Altair Squad

Altair isn’t a usual Squad at VSHN. VSHNeers from the tech squads Capella, Polaris and Sirius rotate in and out to form this dynamic Squad.

Mission

We’re the VSHNeers at the front taking ownership of daily customer business and incident resolution.

The Altair Squad is responsible for but not limited to daily customer business and incident resolution. For this Altair triages new tickets, reacts to monitoring alerts, answers customers Requests and resolves Incidents.

Altair exists to remove interrupt based work patterns from other Squads and serve customers independently of the other squads that build and maintain services for a customer.

Rotation from Home-Squads

The term "Home-Squad" refers to a Squad sending VSHNeers to Altair.

The Home-Squads send VSHNeers to Altair for a fixed duration, following these rules:

  • The rotation planning is the sole responsibility of the Home-Squad

  • All VSHNeers, including the Squad Master, from the tech squads participate, shifts distributed as equally as possible.

  • All squads send at least 2 VSHNeers to Altair.

  • The VSHNeers from a Home-Squad cover the required skills for Ticket Triage, Monitoring Operations and resolving the usual Incidents in addition to answering common customer Requests.

  • Rotations should overlap at least 1 week. This prevents workflow interrupts in Altair and makes it easier for new VSHNeers to join for the first time.

  • Rotation length is 1 to 4 weeks. The Squad decides on this taking necessary skill-sets and personal liking into account as good as possible.

Read Rotating in and out of Altair to learn about how to join and leave Altair.

Squad Culture

The stakeholders of the squad are the Home-Squads represented by their Squad Masters. The Home-Squads do retros that also cover the mission, work and culture of Altair. Action points and feedback regarding Altair should always be discussed between the Squads and forwarded to the Squad Master of Altair.

The Squad Master of Altair is a fixed person and no different than in other squads - a servant leader and moderator only. The squad master isn’t responsible to plan shifts, ensure quality, take decisions on triage problems or fix badly refined tickets.

Daily Stand-ups

The squad does daily stand-up meetings like most of the other squads do. The stand-ups are mainly to share knowledge, offer or request help and solve duties coverage problems.

Altair sync meetings

At least 2 times per week there is a longer sync meeting with all current members from Altair. As interrupt based work can’t be planned, this is more about assigning and discussing less urgent tickets, making sure that nothing gets lost, etc.

Stay connected to your Home-Squad

One of the biggest goals of Altair is to split planned from interrupt based work patterns.
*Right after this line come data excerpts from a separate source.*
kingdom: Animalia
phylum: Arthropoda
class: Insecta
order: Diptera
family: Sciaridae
On the other hand, a total disconnect from the Home-Squad can result in various problems. Therefore you’re allowed and should:

  • Participate in your Home-Squad’s Chat channel.
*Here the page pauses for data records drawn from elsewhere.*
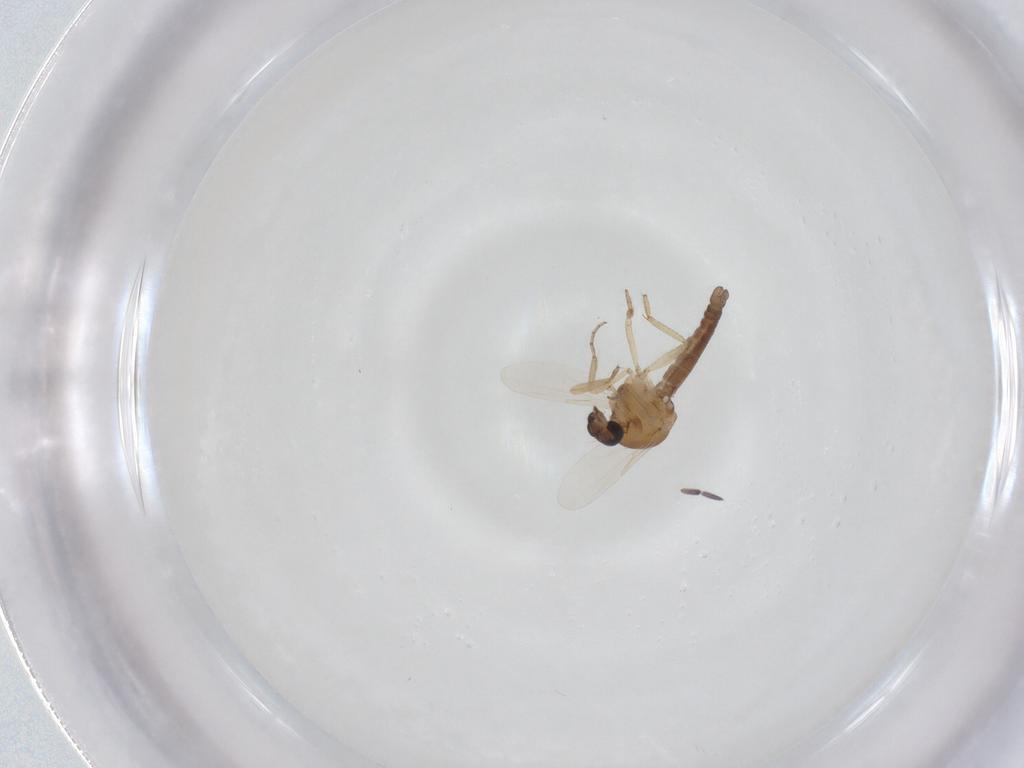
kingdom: Animalia
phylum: Arthropoda
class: Insecta
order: Diptera
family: Ceratopogonidae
  • Attend the Home-Squad’s sync meeting(s), but try to leave early when they dive too deep into project work topics

  • Be up2date of maintenance work and planned changes the Home-Squad does, as this could have an impact (fallout) on your Altair Incident handling job

Responsible Ops

In Altair, from each Home-Squad one person is responsible that Triage and Monitoring Ops is working for the customers and technology related to their Home-Squad. The responsible person also ensures that this tasks are covered during business hours (09:00–18:00 Zurich time).
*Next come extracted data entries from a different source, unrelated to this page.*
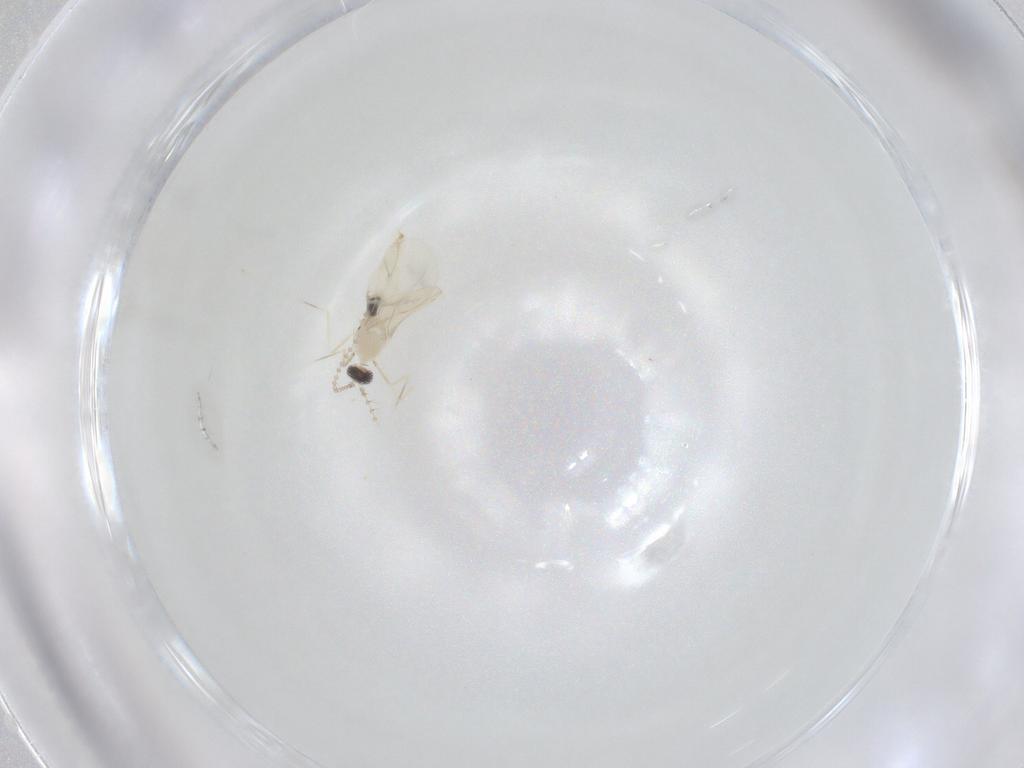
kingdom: Animalia
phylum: Arthropoda
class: Insecta
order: Diptera
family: Cecidomyiidae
This doesn’t mean that this person has to work 09:00–18:00 (Zurich time) every day. Handing over some or all duties to another person is possible anytime, if done in a coordinated way.

Even when handed over, it’s your overall responsibility.

Assignment of this role

As this role is about being responsible only (not necessarily doing it yourself) this can be any of the VSHNeers from one Home-Squad. For that reason we follow a fixed rule who this person is:

The person that has been in Altair the longest during the current rotation cycle is Responsible Ops.
Exception: When all VSHNeers of a Home-Squad rotate at the same time, it’s the person defined by the Home-Squad during rotation planning.

The current role owner is always documented (manually) on the Altair Home in the Wiki

Handing over the role

If discussed in an Altair sync meeting, the Responsible Ops role can be handed over to another person of the same Home-Squad.

Duties

Make sure that at least one person of your home-squad is doing the following in this priority order:

  1. Monitoring Operations (high priority Incidents)
    Sometimes it’s not easy to asses the priority: You have to be aware of the impact (get another opinion from the team)

  2. Ticket 1st stage Triage

  3. Ensure urgent Incidents are worked on in time!

  4. Ticket 2nd stage Triage

  5. Monitoring Operations (low priority Incidents)

  6. Monitoring Operations (Problems, for example WARNINGs)

  7. Only when there is nothing left in 1–6 → Work on tickets while constantly checking Triage filters and the monitoring alerts

Communicate

  • With others being Responsible Ops

  • With the other people of your home-squad in Altair

Monitoring Operations

2–3 VSHNeers are responsible (ensured by Responsible Ops to handle Monitoring Alerts, they can split the workload according to home-squad skills to be more efficient (can be shared with Ticket Triage).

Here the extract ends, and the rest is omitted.